My original post on biracial narratives was posted in April. You can read it here.
While I was in California last month, I read Fran Ross’ Oreo, a 1970s farce about a biracial, half Jewish young adult. A couple years ago, I read Rebecca Walker’s Black, White, and Jewish, which is a memoir of growing up the daughter of Alice Walker and Mel Leventhal. It should be obvious why I picked these books up. If there were a memoir called Black, White, Jewish, and sort of Chicana, either I would be really intrigued, or I would be the author of it. When I heard about Oreo, I was pretty surprised, because I haven’t found a ton of people who are mixed and Jewish. I’ve met one person who was all black and considered herself a Messianic Jew, but Messianic Jews aren’t Jews, so that’s moot. And the only other black (possibly he was mixed; I don’t remember) Jew I’ve met turned out to borderline stalk me, so I haven’t had the best experience with other mixed Jews, and my biracial and Jewish experience is maybe slightly different in the technicalities, because I’m Jewish by adoption. Still, a common thread I noticed in these two books is humor. It makes sense, when you consider the similar cultural values and history of African Americans and American Jews, that they would intermarry and that in interracial families and in biracial individuals, humor would come up as a way to deal with and/or explain identity.
The humor in the narration of Oreo works first because the novel is a farce, so it’s necessary for the genre. But the character of Oreo also uses humor as a form of deflection, especially when she is dealing with issues of abandonment, identity, and family. In Walker’s memoir, which I’ll admit is not super fresh in my mind at the moment, she also uses humor as a way to assuage her mixed feelings about the way her parents raised her. Since styles of humor are so based on nationality, language, culture, race, and ethnicity, using humor in these narratives also defines who will be the best audience for the book. Oreo’s black mother has a Jewish fetish, and the book is peppered with enough Yiddish that it’s not just common Americanisms that come from Yiddish, but it’s full of things that you would have to be Jewish to understand. At the same time, it also uses slang and jargon rooted in the black seventies experience, which could possibly alienate the same group it just brought in with the Yiddish. The fact that the book lies in two literary and linguistic ghettos could either broaden or shrink its possibilities for a receptive audience. Then again, Jewish humor at least is commonly seen and understood at least by American audiences, since Hollywood and vaudeville are rooted in American Judaism, which means that the general American public is at least somewhat familiar with the style.

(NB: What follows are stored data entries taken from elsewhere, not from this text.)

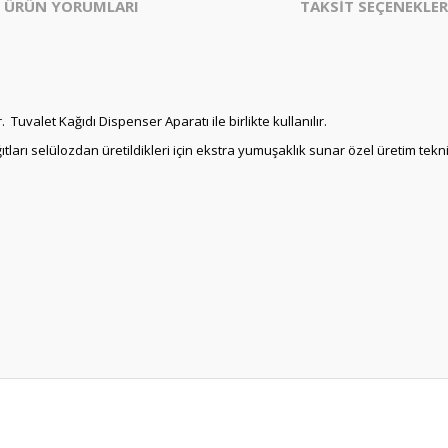
ÜRÜN YORUMLARI
TAKSİT SEÇENEKLER
 Tuvalet Kağıdı Dispenser Aparatı ile birlikte kullanılır.
ıtları selülozdan üretildikleri için ekstra yumuşaklık sunar özel üretim tek
er konularda yetersiz gördüğünüz noktaları öneri formunu kullanarak tarafım
Bu ürüne ilk yorumu siz yapın!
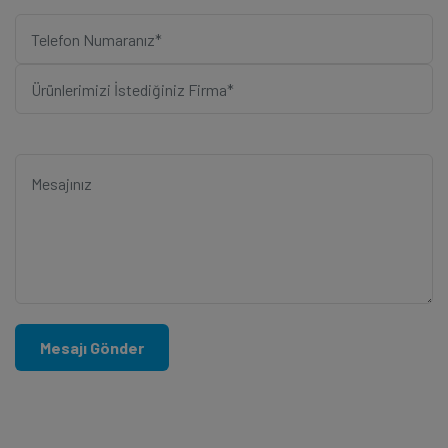
Mesajı Gönder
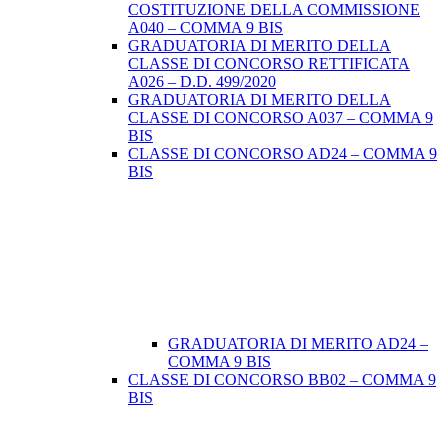
COSTITUZIONE DELLA COMMISSIONE
A040 – COMMA 9 BIS
GRADUATORIA DI MERITO DELLA
CLASSE DI CONCORSO RETTIFICATA
A026 – D.D. 499/2020
GRADUATORIA DI MERITO DELLA
CLASSE DI CONCORSO A037 – COMMA 9
BIS
CLASSE DI CONCORSO AD24 – COMMA 9
BIS
GRADUATORIA DI MERITO AD24 –
COMMA 9 BIS
CLASSE DI CONCORSO BB02 – COMMA 9
BIS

That’s another common thread in these two books, though I think a lot of it is just chance. Both protagonists, even though one is fictional and one is not, have divorced or separated parents. Coming from “broken homes,” I noticed that both protagonists identify more with their black families and parents (who in both books do the majority of child rearing) but also do not want to be seen as just black.
In my own experience, and in Walker’s and Oreo’s, the discovery and formation of racial identity as a mixed person rather as one or the other are shaped by, or the young women try to shape them through, sexual experiences. Both women have what would probably be seen as unorthodox or non-traditional sexual lifestyles and habits. Since sexual identity and experience do much to shape anyone’s identity, I can see why this would play a huge role in a narrative about being biracial, because personal identity doesn’t always go with outward appearance, and that leads to issues of fetishization, exoticization, or just plain confusion. The men and women that Oreo and Walker sleep with have various ideas of what kind of person Oreo and Walker are, and both books deal in part with trying to find a partner that understands, or at least acknowledges, that mixed is not the same as white, not the same as black, and not the same as Jewish.

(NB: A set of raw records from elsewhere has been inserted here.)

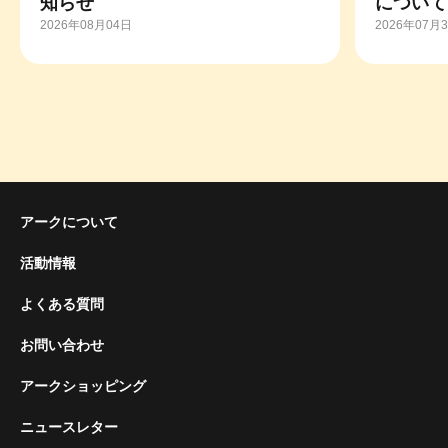
知らせ
について
2026年08月04日
2026年07月
アークについて
活動情報
よくある質問
お問い合わせ
アークショッピング
ニュースレター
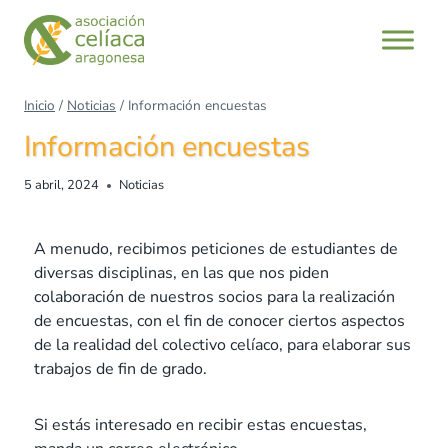
Inicio
/
Noticias
/
Información encuestas
Información encuestas
5 abril, 2024
Noticias
A menudo, recibimos peticiones de estudiantes de
diversas disciplinas, en las que nos piden
colaboración de nuestros socios para la realización
de encuestas, con el fin de conocer ciertos aspectos
de la realidad del colectivo celíaco, para elaborar sus
trabajos de fin de grado.
Si estás interesado en recibir estas encuestas,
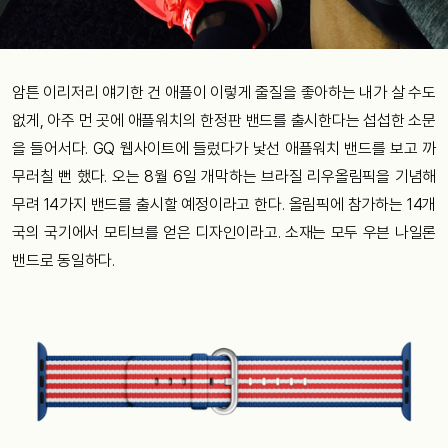
암튼 이리저리 얘기한 건 애플이 이렇게 줄질을 좋아하는 내가 살 수도
없게, 아주 먼 곳에 애플워치의 한정판 밴드를 출시한다는 섭섭한 소문
을 들어서다. GQ 웹사이트에 들렀다가 낯선 애플워치 밴드를 보고 까
무러칠 뻔 했다. 오는 8월 6일 개막하는 브라질 리우올림픽을 기념해
무려 14가지 밴드를 출시할 예정이라고 한다. 올림픽에 참가하는 14개
국의 국기에서 모티브를 얻은 디자인이라고. 소재는 모두 우븐 나일론
밴드로 동일하다.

In my own life I’ve seen how men assume that I’m African American, and I respond incorrectly to their social cues because they are not part of my life experience. I’ve seen Jewish guys treat me as an exotic piece that they can still bring home to Mom. I’ve been too white or too Jewish for Mexican guys, too Mexican for white guys, too hipster for black guys, whatever. Many biracial or racial narratives deal with being not enough of something, but I think when it comes to sexual experience and romantic relationships, often the problem is being too much of something, not too little.
Even though my age and lack of lots of experience in African American culture kept me from totally feeling like an insider when I read Oreo, I still felt it was a really positive contribution to the biracial canon, and I’m so glad that NPR did a story on it and that Harryette Mullen edited a new edition of it so that I could discover it. Humor is a really good way to illustrate to non-mixed people how complicated the mixed experience is, while sexual experiences are a very honest and true-to-life display of the limitations and struggles of mixed young people becoming adults.
Next in this series I’ll probably talk about The Latte Rebellion, but after that I really need to do some digging to find other books about the biracial experience.